▸ **Task item**: Reproduce every record below exactly, without the pictures.

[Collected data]
== == ==

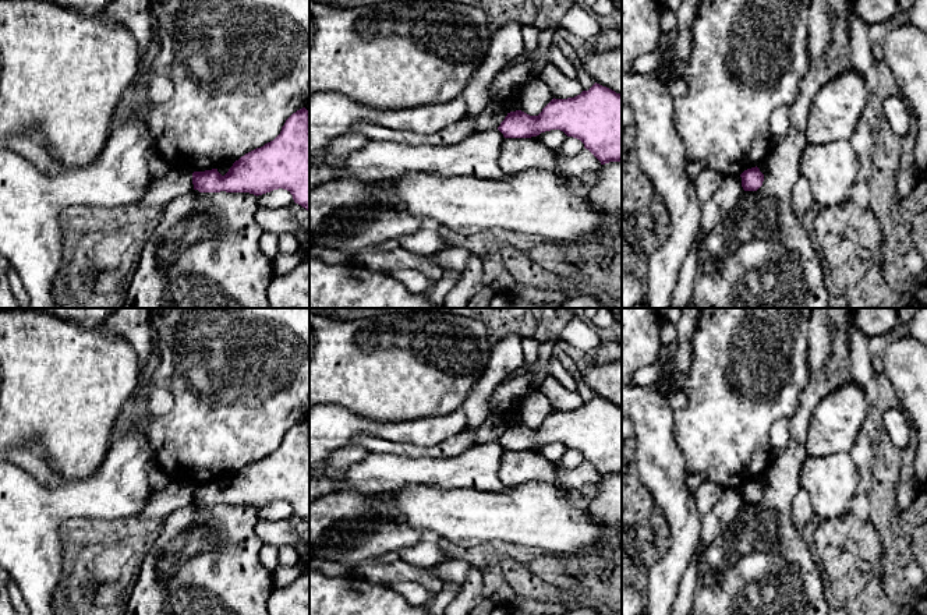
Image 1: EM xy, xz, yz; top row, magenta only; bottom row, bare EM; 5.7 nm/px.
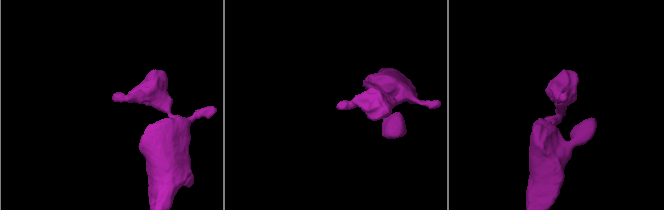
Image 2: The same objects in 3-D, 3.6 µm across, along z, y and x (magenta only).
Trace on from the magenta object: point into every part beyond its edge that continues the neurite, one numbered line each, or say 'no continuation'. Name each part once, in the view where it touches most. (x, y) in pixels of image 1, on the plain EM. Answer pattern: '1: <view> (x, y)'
no continuation

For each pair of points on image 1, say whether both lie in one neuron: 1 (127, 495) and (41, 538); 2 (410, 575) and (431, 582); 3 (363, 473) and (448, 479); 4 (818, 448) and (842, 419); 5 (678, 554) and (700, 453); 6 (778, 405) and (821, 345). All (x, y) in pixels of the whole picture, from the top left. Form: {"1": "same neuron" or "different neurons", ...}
{"1": "same neuron", "2": "same neuron", "3": "same neuron", "4": "same neuron", "5": "different neurons", "6": "different neurons"}

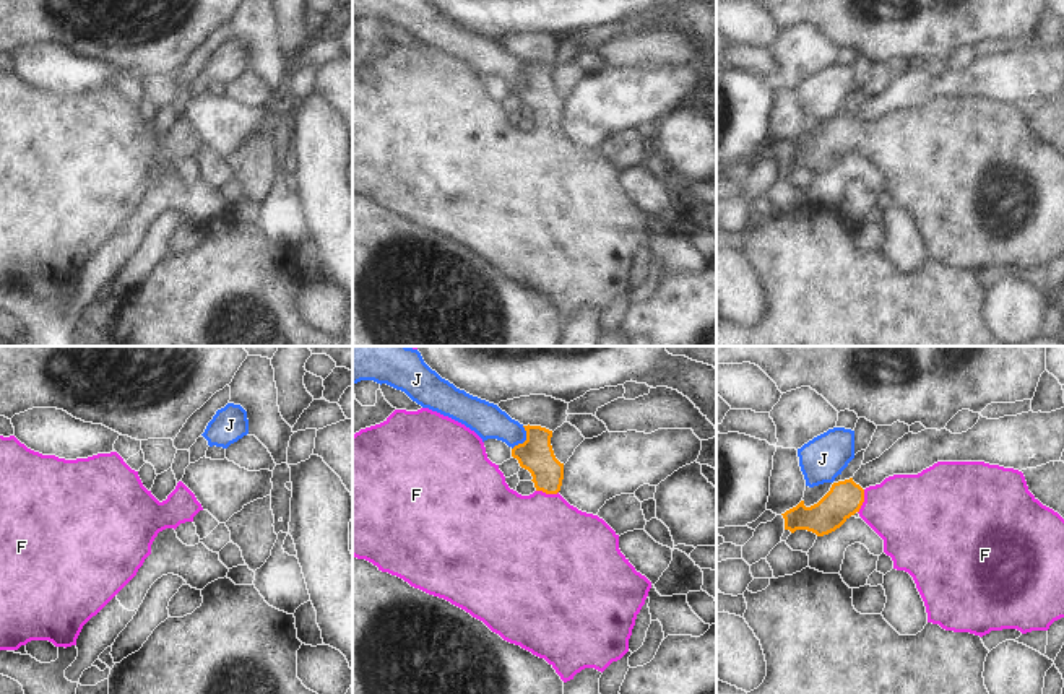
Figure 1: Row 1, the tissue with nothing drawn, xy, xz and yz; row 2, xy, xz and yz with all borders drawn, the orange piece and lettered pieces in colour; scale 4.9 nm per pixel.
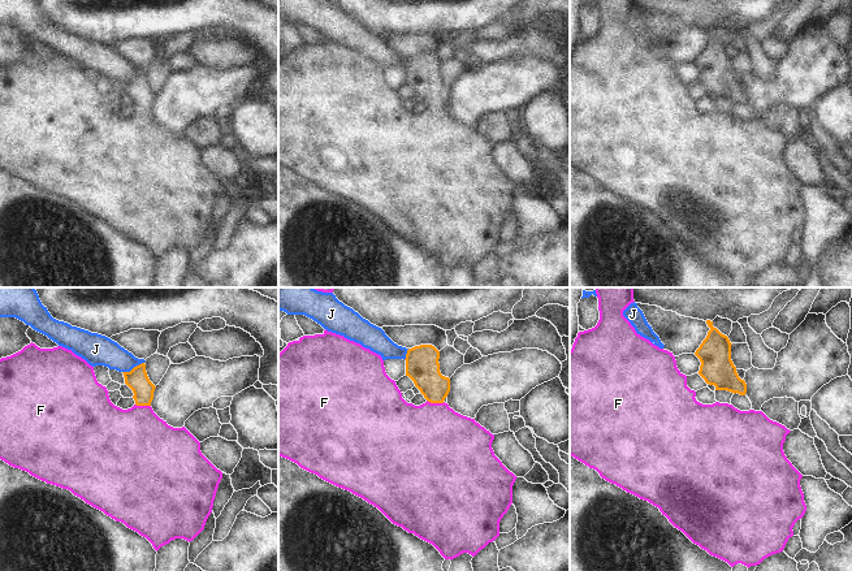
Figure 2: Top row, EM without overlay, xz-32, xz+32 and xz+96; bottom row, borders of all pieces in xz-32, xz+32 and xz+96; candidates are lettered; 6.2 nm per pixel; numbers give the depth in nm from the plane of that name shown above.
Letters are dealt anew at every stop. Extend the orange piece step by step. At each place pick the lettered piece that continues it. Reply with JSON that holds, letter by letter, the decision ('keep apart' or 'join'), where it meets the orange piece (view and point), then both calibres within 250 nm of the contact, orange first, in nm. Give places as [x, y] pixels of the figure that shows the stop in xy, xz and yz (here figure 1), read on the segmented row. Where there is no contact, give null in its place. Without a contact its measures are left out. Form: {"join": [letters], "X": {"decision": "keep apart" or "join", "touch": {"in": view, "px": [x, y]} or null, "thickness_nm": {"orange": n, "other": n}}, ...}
{"join": ["F"], "F": {"decision": "join", "touch": {"in": "yz", "px": [863, 501]}, "thickness_nm": {"orange": 180, "other": 380}}, "J": {"decision": "keep apart", "touch": {"in": "xz", "px": [527, 439]}, "thickness_nm": {"orange": 170, "other": 170}}}

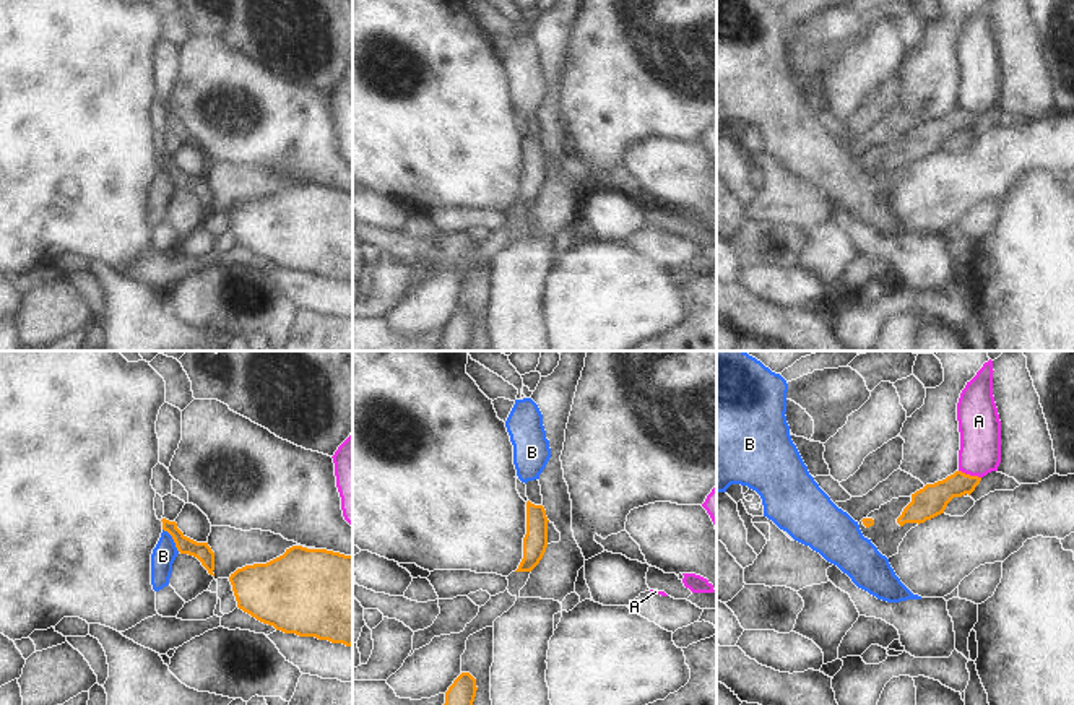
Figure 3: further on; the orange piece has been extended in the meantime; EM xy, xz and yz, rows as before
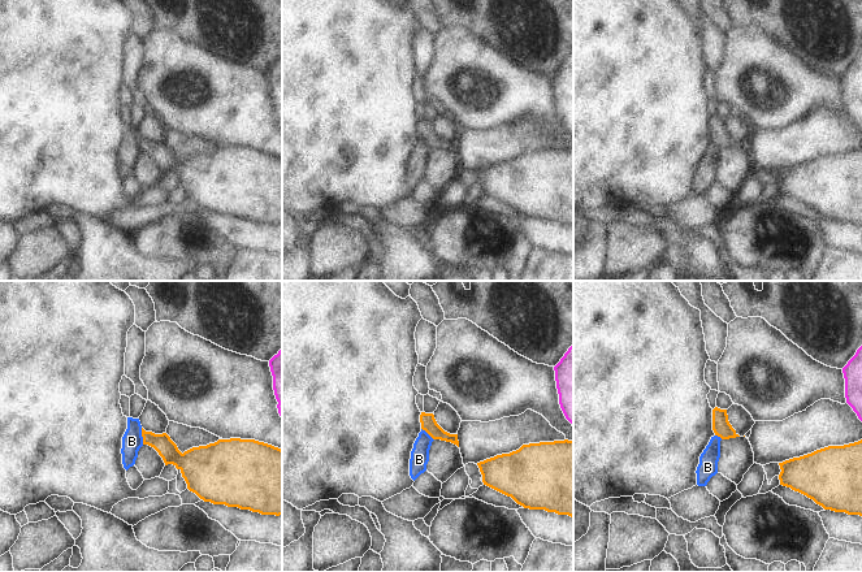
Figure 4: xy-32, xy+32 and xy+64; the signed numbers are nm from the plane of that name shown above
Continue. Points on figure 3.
{"join": [], "A": {"decision": "keep apart", "touch": {"in": "yz", "px": [969, 475]}, "thickness_nm": {"orange": 160, "other": 200}}, "B": {"decision": "keep apart", "touch": {"in": "xy", "px": [173, 538]}, "thickness_nm": {"orange": 90, "other": 120}}}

== == ==

▸ **Exercise response**:
Image 1: EM xy, xz, yz; top row, magenta only; bottom row, bare EM; 5.7 nm/px.
Image 2: The same objects in 3-D, 3.6 µm across, along z, y and x (magenta only).
Trace on from the magenta object: point into every part beyond its edge that continues the neurite, one numbered line each, or say 'no continuation'. Name each part once, in the view where it touches most. (x, y) in pixels of image 1, on the plain EM. Answer pattern: '1: <view> (x, y)'
no continuation

For each pair of points on image 1, say whether both lie in one neuron: 1 (127, 495) and (41, 538); 2 (410, 575) and (431, 582); 3 (363, 473) and (448, 479); 4 (818, 448) and (842, 419); 5 (678, 554) and (700, 453); 6 (778, 405) and (821, 345). All (x, y) in pixels of the whole picture, from the top left. Form: {"1": "same neuron" or "different neurons", ...}
{"1": "same neuron", "2": "same neuron", "3": "same neuron", "4": "same neuron", "5": "different neurons", "6": "different neurons"}

Figure 1: Row 1, the tissue with nothing drawn, xy, xz and yz; row 2, xy, xz and yz with all borders drawn, the orange piece and lettered pieces in colour; scale 4.9 nm per pixel.
Figure 2: Top row, EM without overlay, xz-32, xz+32 and xz+96; bottom row, borders of all pieces in xz-32, xz+32 and xz+96; candidates are lettered; 6.2 nm per pixel; numbers give the depth in nm from the plane of that name shown above.
Letters are dealt anew at every stop. Extend the orange piece step by step. At each place pick the lettered piece that continues it. Reply with JSON that holds, letter by letter, the decision ('keep apart' or 'join'), where it meets the orange piece (view and point), then both calibres within 250 nm of the contact, orange first, in nm. Give places as [x, y] pixels of the figure that shows the stop in xy, xz and yz (here figure 1), read on the segmented row. Where there is no contact, give null in its place. Without a contact its measures are left out. Form: {"join": [letters], "X": {"decision": "keep apart" or "join", "touch": {"in": view, "px": [x, y]} or null, "thickness_nm": {"orange": n, "other": n}}, ...}
{"join": ["F"], "F": {"decision": "join", "touch": {"in": "yz", "px": [863, 501]}, "thickness_nm": {"orange": 180, "other": 380}}, "J": {"decision": "keep apart", "touch": {"in": "xz", "px": [527, 439]}, "thickness_nm": {"orange": 170, "other": 170}}}

Figure 3: further on; the orange piece has been extended in the meantime; EM xy, xz and yz, rows as before
Figure 4: xy-32, xy+32 and xy+64; the signed numbers are nm from the plane of that name shown above
Continue. Points on figure 3.
{"join": [], "A": {"decision": "keep apart", "touch": {"in": "yz", "px": [969, 475]}, "thickness_nm": {"orange": 160, "other": 200}}, "B": {"decision": "keep apart", "touch": {"in": "xy", "px": [173, 538]}, "thickness_nm": {"orange": 90, "other": 120}}}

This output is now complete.